[Short exercise A] Per the article on Florida Bill 516, how many risk retention groups are registered in Florida?

[Quoted passage]
————————

Why Florida Bill 516 Matters for All RRGs

The Florida House Commerce and Senate Appropriations Committee hearings are set to take place next Monday and Wednesday (April 10th & 12th) respectively. Note that these hearings were not even on the public docket as of last night!

Why Florida Bill 516 matters for all RRGs and how you can help

If passed, Florida Bill 516 will have a devastating impact on not only trucking and transportation risk retention groups registered in Florida, but actually every RRG writing commercial liability, including auto.  Hundreds, if not thousands of RRG owner-insureds could lose their coverage. The Bill’s passing may also open the door to other significant potential threats to risk retention groups in other states and for other types of risk retention group entities. Here’s what all RRGs and members of NRRA need to know.

Bill 516 also potentially threatens to regulate the business of 96% of the risk retention groups registered in Florida
If passed, starting July 1, 2023, Bill 516 will potentially impact 96% of the 140 risk retention groups registered in Florida from continuing their business. If history is any example, regulatory intervention calculated in response to the bill could actually disqualify or interfere in a number of ways with RRG commercial liability insurance.

————————

[Listing]
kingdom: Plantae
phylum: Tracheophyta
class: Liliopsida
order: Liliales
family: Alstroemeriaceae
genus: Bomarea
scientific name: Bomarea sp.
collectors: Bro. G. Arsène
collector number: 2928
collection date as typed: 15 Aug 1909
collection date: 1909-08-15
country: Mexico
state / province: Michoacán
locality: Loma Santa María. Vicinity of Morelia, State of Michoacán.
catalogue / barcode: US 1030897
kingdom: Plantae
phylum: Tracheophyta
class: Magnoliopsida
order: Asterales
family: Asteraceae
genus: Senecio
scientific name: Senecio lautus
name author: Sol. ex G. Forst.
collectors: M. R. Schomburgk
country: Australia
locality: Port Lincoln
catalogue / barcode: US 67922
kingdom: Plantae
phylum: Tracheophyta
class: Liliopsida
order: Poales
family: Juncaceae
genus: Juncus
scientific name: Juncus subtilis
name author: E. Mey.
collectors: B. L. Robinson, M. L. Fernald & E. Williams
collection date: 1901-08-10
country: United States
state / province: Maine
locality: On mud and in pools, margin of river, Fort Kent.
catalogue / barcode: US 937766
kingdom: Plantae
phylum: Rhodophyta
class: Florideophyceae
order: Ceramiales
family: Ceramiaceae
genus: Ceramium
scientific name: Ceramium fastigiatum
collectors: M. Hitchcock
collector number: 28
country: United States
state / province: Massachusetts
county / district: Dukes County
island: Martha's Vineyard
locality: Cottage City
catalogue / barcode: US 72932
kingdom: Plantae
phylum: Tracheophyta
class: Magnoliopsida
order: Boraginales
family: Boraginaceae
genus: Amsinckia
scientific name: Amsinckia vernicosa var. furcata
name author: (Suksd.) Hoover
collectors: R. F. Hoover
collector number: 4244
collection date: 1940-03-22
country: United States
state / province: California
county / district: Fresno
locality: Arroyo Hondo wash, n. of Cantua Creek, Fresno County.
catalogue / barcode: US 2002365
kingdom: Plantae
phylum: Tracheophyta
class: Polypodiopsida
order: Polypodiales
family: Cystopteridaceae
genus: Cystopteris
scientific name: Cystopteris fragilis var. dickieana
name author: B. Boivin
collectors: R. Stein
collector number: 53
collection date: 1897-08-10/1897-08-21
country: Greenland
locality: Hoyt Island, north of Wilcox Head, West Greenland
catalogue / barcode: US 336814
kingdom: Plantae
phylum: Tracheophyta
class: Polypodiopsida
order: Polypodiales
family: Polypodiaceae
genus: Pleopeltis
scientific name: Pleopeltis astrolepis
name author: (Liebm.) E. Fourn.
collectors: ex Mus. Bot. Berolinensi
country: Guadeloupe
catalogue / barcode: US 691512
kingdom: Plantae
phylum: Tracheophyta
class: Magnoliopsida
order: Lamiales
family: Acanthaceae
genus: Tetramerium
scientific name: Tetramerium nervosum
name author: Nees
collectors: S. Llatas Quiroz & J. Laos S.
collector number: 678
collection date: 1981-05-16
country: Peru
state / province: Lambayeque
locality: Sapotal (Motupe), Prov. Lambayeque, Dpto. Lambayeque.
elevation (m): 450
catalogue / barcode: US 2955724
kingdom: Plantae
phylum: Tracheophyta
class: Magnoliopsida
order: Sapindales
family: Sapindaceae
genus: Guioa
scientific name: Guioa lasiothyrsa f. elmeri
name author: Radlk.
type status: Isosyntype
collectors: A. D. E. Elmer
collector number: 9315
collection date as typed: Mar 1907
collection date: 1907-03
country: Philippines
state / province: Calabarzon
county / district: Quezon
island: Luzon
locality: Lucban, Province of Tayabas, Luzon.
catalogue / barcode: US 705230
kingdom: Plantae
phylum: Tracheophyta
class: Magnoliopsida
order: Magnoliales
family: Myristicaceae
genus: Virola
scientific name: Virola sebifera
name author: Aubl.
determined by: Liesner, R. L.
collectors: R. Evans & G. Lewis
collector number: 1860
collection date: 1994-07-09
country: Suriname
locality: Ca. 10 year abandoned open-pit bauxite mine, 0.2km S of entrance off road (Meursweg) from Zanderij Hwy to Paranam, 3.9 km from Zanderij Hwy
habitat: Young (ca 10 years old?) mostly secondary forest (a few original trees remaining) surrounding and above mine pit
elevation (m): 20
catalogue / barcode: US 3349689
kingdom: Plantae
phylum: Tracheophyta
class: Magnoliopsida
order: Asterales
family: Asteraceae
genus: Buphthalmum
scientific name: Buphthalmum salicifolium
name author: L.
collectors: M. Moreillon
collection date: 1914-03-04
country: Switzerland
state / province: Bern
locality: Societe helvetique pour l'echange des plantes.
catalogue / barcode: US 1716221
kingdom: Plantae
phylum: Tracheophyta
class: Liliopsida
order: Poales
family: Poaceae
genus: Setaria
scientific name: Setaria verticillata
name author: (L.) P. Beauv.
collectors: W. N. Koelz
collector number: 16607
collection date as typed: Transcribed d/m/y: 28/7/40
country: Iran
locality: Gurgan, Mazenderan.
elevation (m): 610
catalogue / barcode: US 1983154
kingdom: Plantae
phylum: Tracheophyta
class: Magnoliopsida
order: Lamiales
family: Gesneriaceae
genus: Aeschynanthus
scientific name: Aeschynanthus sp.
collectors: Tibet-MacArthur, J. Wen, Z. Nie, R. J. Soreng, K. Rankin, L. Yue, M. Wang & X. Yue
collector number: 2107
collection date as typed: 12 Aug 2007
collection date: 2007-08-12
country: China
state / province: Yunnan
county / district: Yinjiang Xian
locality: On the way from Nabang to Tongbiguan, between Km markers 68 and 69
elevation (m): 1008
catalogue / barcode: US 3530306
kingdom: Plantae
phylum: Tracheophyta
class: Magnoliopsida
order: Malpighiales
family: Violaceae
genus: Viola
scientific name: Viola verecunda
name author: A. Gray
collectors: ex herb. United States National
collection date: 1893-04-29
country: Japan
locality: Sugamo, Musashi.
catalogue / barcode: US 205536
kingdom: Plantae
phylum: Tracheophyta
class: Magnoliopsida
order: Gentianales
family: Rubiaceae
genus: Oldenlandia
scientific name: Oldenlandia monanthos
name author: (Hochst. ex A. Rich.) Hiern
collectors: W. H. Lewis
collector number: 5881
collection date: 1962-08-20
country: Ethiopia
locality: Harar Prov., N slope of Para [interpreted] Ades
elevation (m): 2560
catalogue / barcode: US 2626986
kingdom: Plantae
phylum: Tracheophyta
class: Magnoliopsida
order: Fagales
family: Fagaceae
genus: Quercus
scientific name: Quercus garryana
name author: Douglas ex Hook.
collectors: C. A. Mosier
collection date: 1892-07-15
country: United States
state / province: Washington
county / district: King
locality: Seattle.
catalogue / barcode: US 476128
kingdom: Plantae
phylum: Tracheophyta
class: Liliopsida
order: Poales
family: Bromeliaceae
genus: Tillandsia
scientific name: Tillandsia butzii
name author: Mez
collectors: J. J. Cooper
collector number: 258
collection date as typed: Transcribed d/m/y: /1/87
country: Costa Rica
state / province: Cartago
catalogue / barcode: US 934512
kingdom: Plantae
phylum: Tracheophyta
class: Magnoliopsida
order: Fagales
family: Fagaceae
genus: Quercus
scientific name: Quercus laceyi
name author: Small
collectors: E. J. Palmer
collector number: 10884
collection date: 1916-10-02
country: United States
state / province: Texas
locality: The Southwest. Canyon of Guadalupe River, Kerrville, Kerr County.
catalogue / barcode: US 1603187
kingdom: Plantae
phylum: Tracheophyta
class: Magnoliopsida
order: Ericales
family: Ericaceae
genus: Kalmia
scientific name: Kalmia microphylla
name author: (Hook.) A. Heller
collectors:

————————

[Short exercise B] Extract the lines of the records from the line with "catalogue / barcode: US 3530306" to the line with "genus: Oldenlandia", reproducing them unchanged.

[Full response A] 140

[Full response B]
catalogue / barcode: US 3530306
kingdom: Plantae
phylum: Tracheophyta
class: Magnoliopsida
order: Malpighiales
family: Violaceae
genus: Viola
scientific name: Viola verecunda
name author: A. Gray
collectors: ex herb. United States National
collection date: 1893-04-29
country: Japan
locality: Sugamo, Musashi.
catalogue / barcode: US 205536
kingdom: Plantae
phylum: Tracheophyta
class: Magnoliopsida
order: Gentianales
family: Rubiaceae
genus: Oldenlandia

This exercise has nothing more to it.